Kim turned down the offer on the basis of it being "disgusting", yet in many countries across the world its common practice and a practice which has gone on throughout history. It might not be a new act, yet I don’t feel it’s one which will ever be truly accepted in modern Britain. When it's already a struggle to inspire the next generation to breastfeed, reintroducing the concept of wet-nursing might be considered a step too far.

Even though I don't find the concept of wet-nursing inherently disgusting, I can certainly understand where Kim is coming from and I appreciate why many mothers would be put off the idea. I was lucky enough to breastfeed both my boys and know it can create a truly intimate bond. Would I want my baby to form that bond with another women and not me? Honestly, no I wouldn’t. In fact, I even used to get a jealous if someone else would try and give my child a bottle. I would think that it should be me feeding my baby. So I can’t see the idea of someone else doing the physical act of breastfeeding sitting comfortably. If however, I had been unable to breastfeed, would I then have considered a wet nurse? Probably not, in fact, how do you actually find one?

Kim and I are not alone; TV presenter Kate Garraway admitted that she used to thinking feeding another woman’s baby sounded, ‘a bit icky’. After meeting mothers from the UK and the US Kate was prompted to rethink her position on the situation. She said: “It bonkers to feel that letting your baby ingest another woman’s milk is beyond the pale, while being happy to let that same baby ingest cow’s milk. Which is what formula milk is.”

It would be fair to say that wet nursing in the western world, even if it was widespread just a few hundred years ago, still has a class stigma attached to it, rooted in the history of working-class women paid to feed the children of aristocracy. Larissa, mum of two had a strong reaction: "Imagine your mum telling you that someone else fed you as a baby! Wrong! All wrong!" Laura Cornwall, mum to four-week-old Lewis told me, “I don’t understand rich people who do use a wet nurse, why wouldn’t they want the milk given a bottle? It’s a special bond meant for mother and baby.”

Laura also added: “However having said that, if I were too ill and my baby wouldn’t take a bottle I might consider it if tube feeding was distressing and I didn’t like it.” The issue of either mother or baby being ill, raises an entire new side to this debate. Premature babies, some as small as 2lb are given breast milk provided by milk banks and this milk can be life-saving.

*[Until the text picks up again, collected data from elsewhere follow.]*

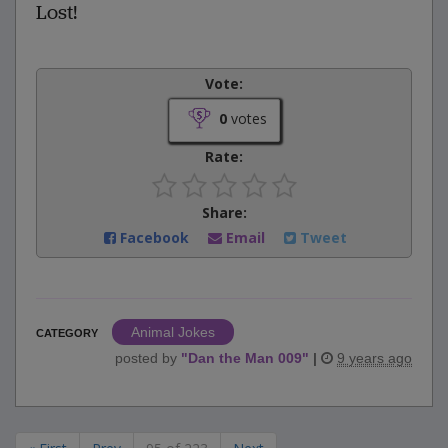
Lost!
Vote:
0
votes
Rate:
Share:
Facebook
Email
Tweet
Animal Jokes
CATEGORY
posted by
"
Dan the Man 009
"
|
9 years ago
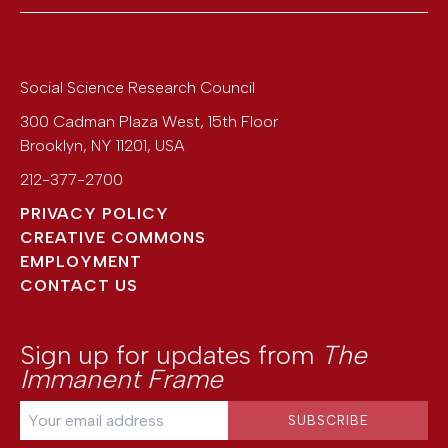
Social Science Research Council
300 Cadman Plaza West, 15th Floor
Brooklyn
,
NY
11201
,
USA
212-377-2700
PRIVACY POLICY
CREATIVE COMMONS
EMPLOYMENT
CONTACT US
Sign up for updates from
The
Immanent Frame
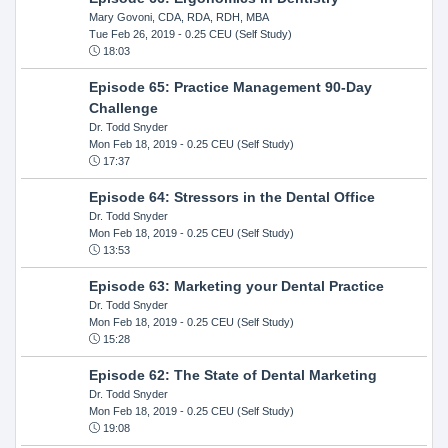
Mary Govoni, CDA, RDA, RDH, MBA
Tue Feb 26, 2019
- 0.25 CEU (Self Study)
18:03
Episode 65: Practice Management 90-Day
Challenge
Dr. Todd Snyder
Mon Feb 18, 2019
- 0.25 CEU (Self Study)
17:37
Episode 64: Stressors in the Dental Office
Dr. Todd Snyder
Mon Feb 18, 2019
- 0.25 CEU (Self Study)
13:53
Episode 63: Marketing your Dental Practice
Dr. Todd Snyder
Mon Feb 18, 2019
- 0.25 CEU (Self Study)
15:28
Episode 62: The State of Dental Marketing
Dr. Todd Snyder
Mon Feb 18, 2019
- 0.25 CEU (Self Study)
19:08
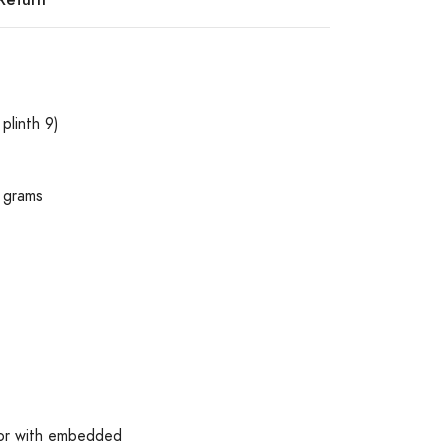
plinth 9)
 grams
olor with embedded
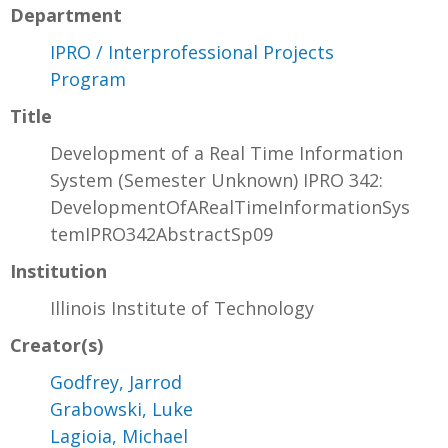
Department
IPRO / Interprofessional Projects
Program
Title
Development of a Real Time Information
System (Semester Unknown) IPRO 342:
DevelopmentOfARealTimeInformationSys
temIPRO342AbstractSp09
Institution
Illinois Institute of Technology
Creator(s)
Godfrey, Jarrod
Grabowski, Luke
Lagioia, Michael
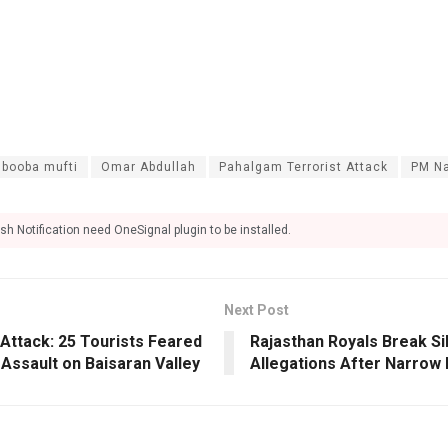
booba mufti
Omar Abdullah
Pahalgam Terrorist Attack
PM Na
sh Notification need OneSignal plugin to be installed.
Next Post
Attack: 25 Tourists Feared
Rajasthan Royals Break Si
Assault on Baisaran Valley
Allegations After Narrow 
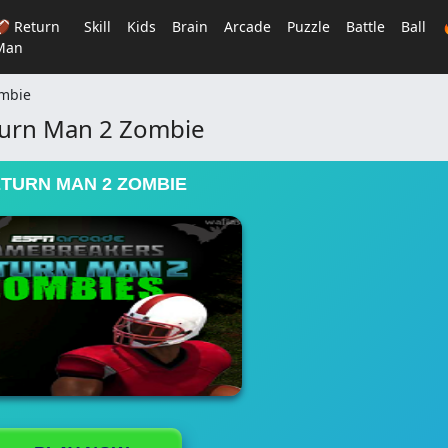
🏈 Return
Skill
Kids
Brain
Arcade
Puzzle
Battle
Ball
Man
ombie
urn Man 2 Zombie
TURN MAN 2 ZOMBIE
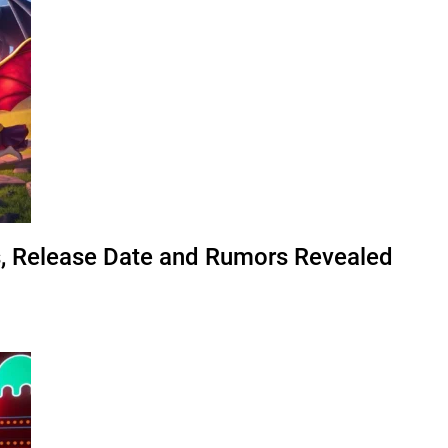
s, Release Date and Rumors Revealed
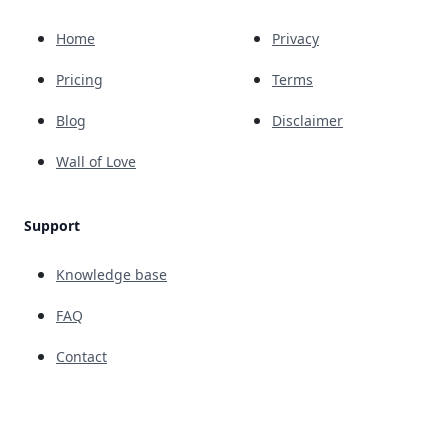
Home
Privacy
Pricing
Terms
Blog
Disclaimer
Wall of Love
Support
Knowledge base
FAQ
Contact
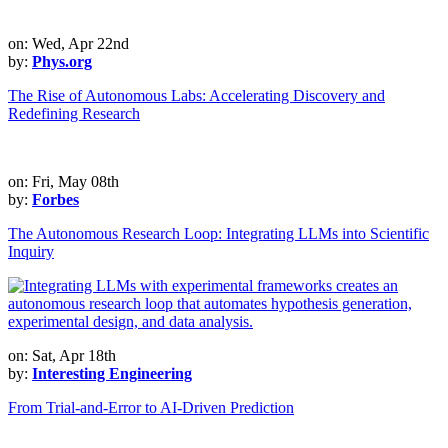
on: Wed, Apr 22nd
by:
Phys.org
The Rise of Autonomous Labs: Accelerating Discovery and
Redefining Research
on: Fri, May 08th
by:
Forbes
The Autonomous Research Loop: Integrating LLMs into Scientific
Inquiry
on: Sat, Apr 18th
by:
Interesting Engineering
From Trial-and-Error to AI-Driven Prediction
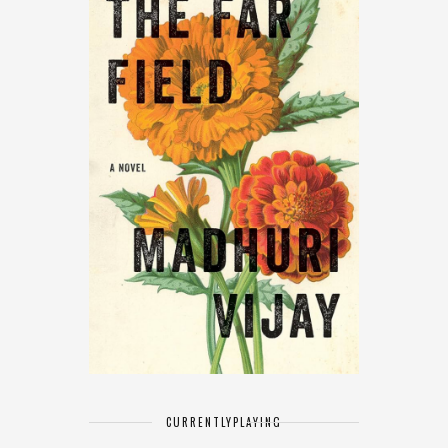
CURRENTLY
PLAYING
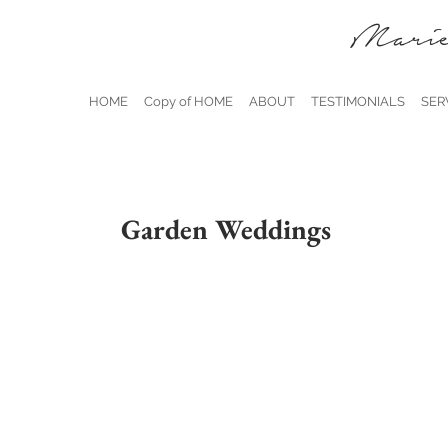
Marie
HOME
Copy of HOME
ABOUT
TESTIMONIALS
SER
Garden Weddings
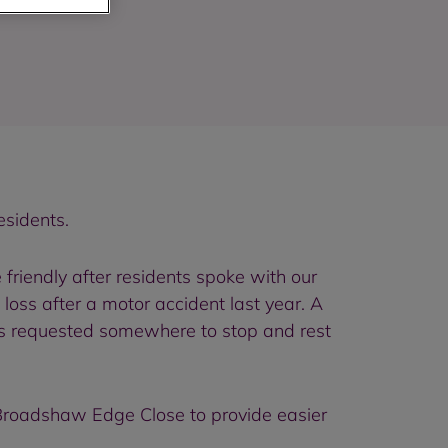
esidents.
riendly after residents spoke with our
loss after a motor accident last year. A
ts requested somewhere to stop and rest
 Broadshaw Edge Close to provide easier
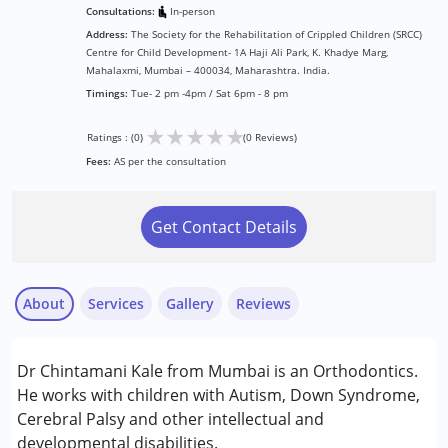
Consultations:
In-person
Address:
The Society for the Rehabilitation of Crippled Children (SRCC)
Centre for Child Development- 1A Haji Ali Park, K. Khadye Marg,
Mahalaxmi, Mumbai – 400034, Maharashtra. India.
Timings:
Tue- 2 pm -4pm / Sat 6pm - 8 pm
★
★
★
★
★
Ratings : (0)
(0 Reviews)
Fees:
AS per the consultation
Get Contact Details
About
Services
Gallery
Reviews
Services :
Dr Chintamani Kale from Mumbai is an Orthodontics.
Consultation
He works with children with Autism, Down Syndrome,
Cerebral Palsy and other intellectual and
Conditions Served :
developmental disabilities.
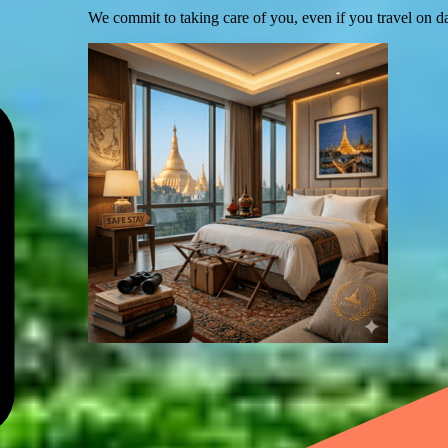
We commit to taking care of you, even if you travel on d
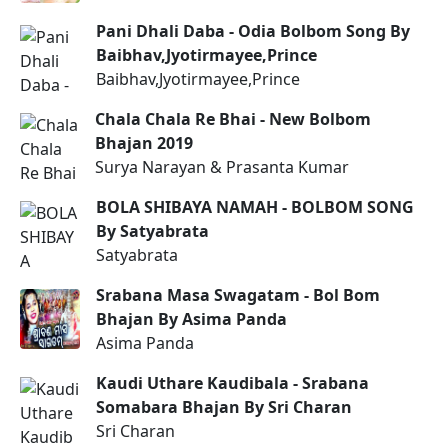
Pani Dhali Daba - Odia Bolbom Song By
Baibhav,Jyotirmayee,Prince
Baibhav,Jyotirmayee,Prince
Chala Chala Re Bhai - New Bolbom
Bhajan 2019
Surya Narayan & Prasanta Kumar
BOLA SHIBAYA NAMAH - BOLBOM SONG
By Satyabrata
Satyabrata
Srabana Masa Swagatam - Bol Bom
Bhajan By Asima Panda
Asima Panda
Kaudi Uthare Kaudibala - Srabana
Somabara Bhajan By Sri Charan
Sri Charan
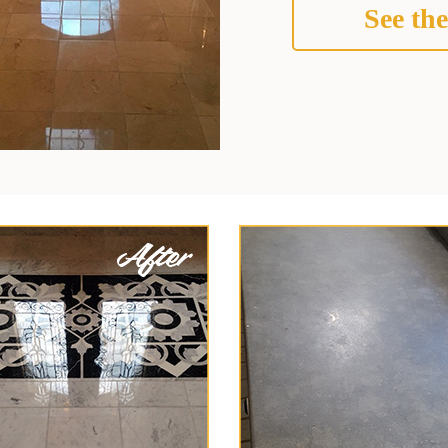
See the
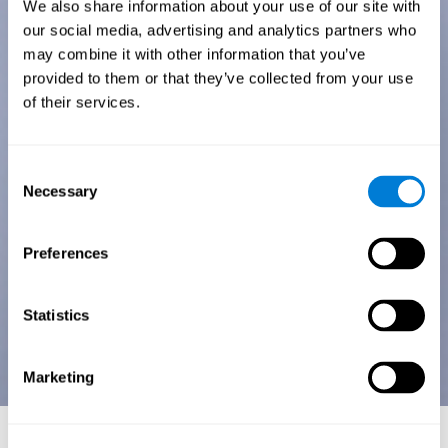
We also share information about your use of our site with
our social media, advertising and analytics partners who
may combine it with other information that you’ve
provided to them or that they’ve collected from your use
of their services.
Consent
Necessary
Selection
Preferences
Statistics
Marketing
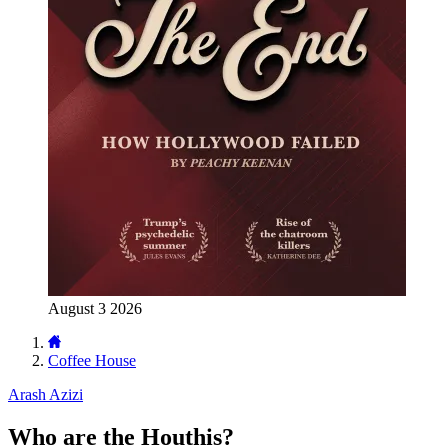
August 3 2026
Coffee House
Arash Azizi
Who are the Houthis?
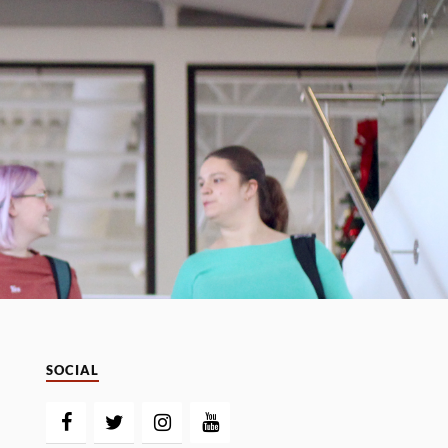
SOCIAL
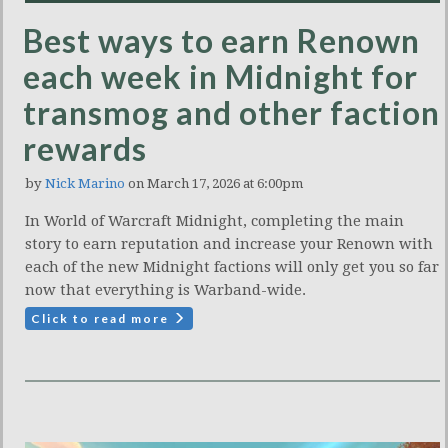
Best ways to earn Renown
each week in Midnight for
transmog and other faction
rewards
by
Nick Marino
on March 17, 2026 at 6:00pm
In World of Warcraft Midnight, completing the main
story to earn reputation and increase your Renown with
each of the new Midnight factions will only get you so far
now that everything is Warband-wide.
Click to read more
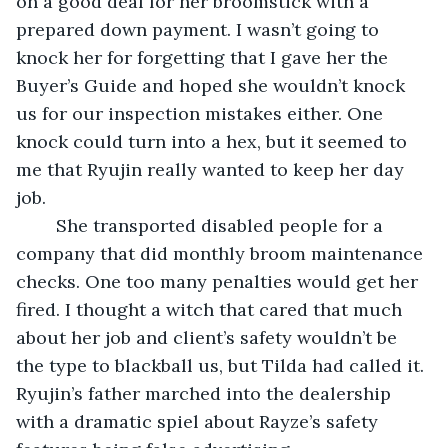
on a good deal for her broomstick with a 
prepared down payment. I wasn’t going to 
knock her for forgetting that I gave her the 
Buyer’s Guide and hoped she wouldn’t knock 
us for our inspection mistakes either. One 
knock could turn into a hex, but it seemed to 
me that Ryujin really wanted to keep her day 
job. 
	She transported disabled people for a 
company that did monthly broom maintenance 
checks. One too many penalties would get her 
fired. I thought a witch that cared that much 
about her job and client’s safety wouldn’t be 
the type to blackball us, but Tilda had called it. 
Ryujin’s father marched into the dealership 
with a dramatic spiel about Rayze’s safety 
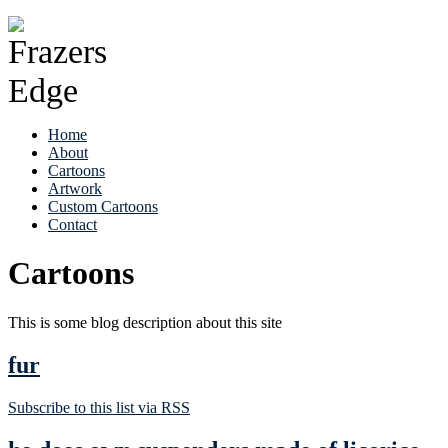
Home
About
Cartoons
Artwork
Custom Cartoons
Contact
Cartoons
This is some blog description about this site
fur
Subscribe to this list via RSS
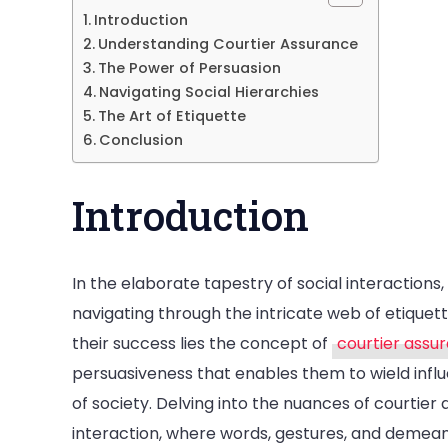
Ass
Introduction
The
Understanding Courtier Assurance
Art
The Power of Persuasion
Navigating Social Hierarchies
of
The Art of Etiquette
Ele
Conclusion
Con
Introduction
In the elaborate tapestry of social interactions
navigating through the intricate web of etique
their success lies the concept of
courtier assu
persuasiveness that enables them to wield inf
of society. Delving into the nuances of courtier
interaction, where words, gestures, and demeano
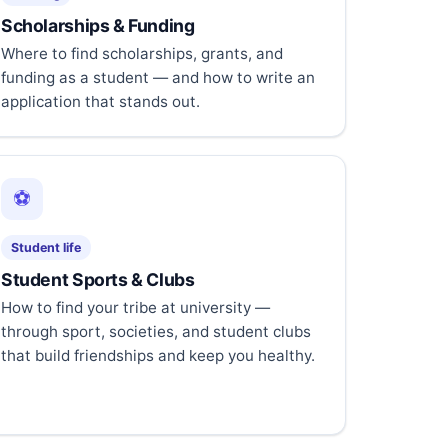
Scholarships & Funding
Where to find scholarships, grants, and
funding as a student — and how to write an
application that stands out.
⚽
Student life
Student Sports & Clubs
How to find your tribe at university —
through sport, societies, and student clubs
that build friendships and keep you healthy.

This modern day form of wet nursing, if you can call it that, seems much more socially acceptable. Who wouldn’t want their baby to have the best milk, especially with premature babies where breast milk can be life-saving? To me this highlights that it is not the other women’s milk which is an issue but the way that substance is provided. Actual mouth to nipple breastfeeding just feels like a very intimate act and the discomfort mothers feel at the thought of sharing is perfectly natural.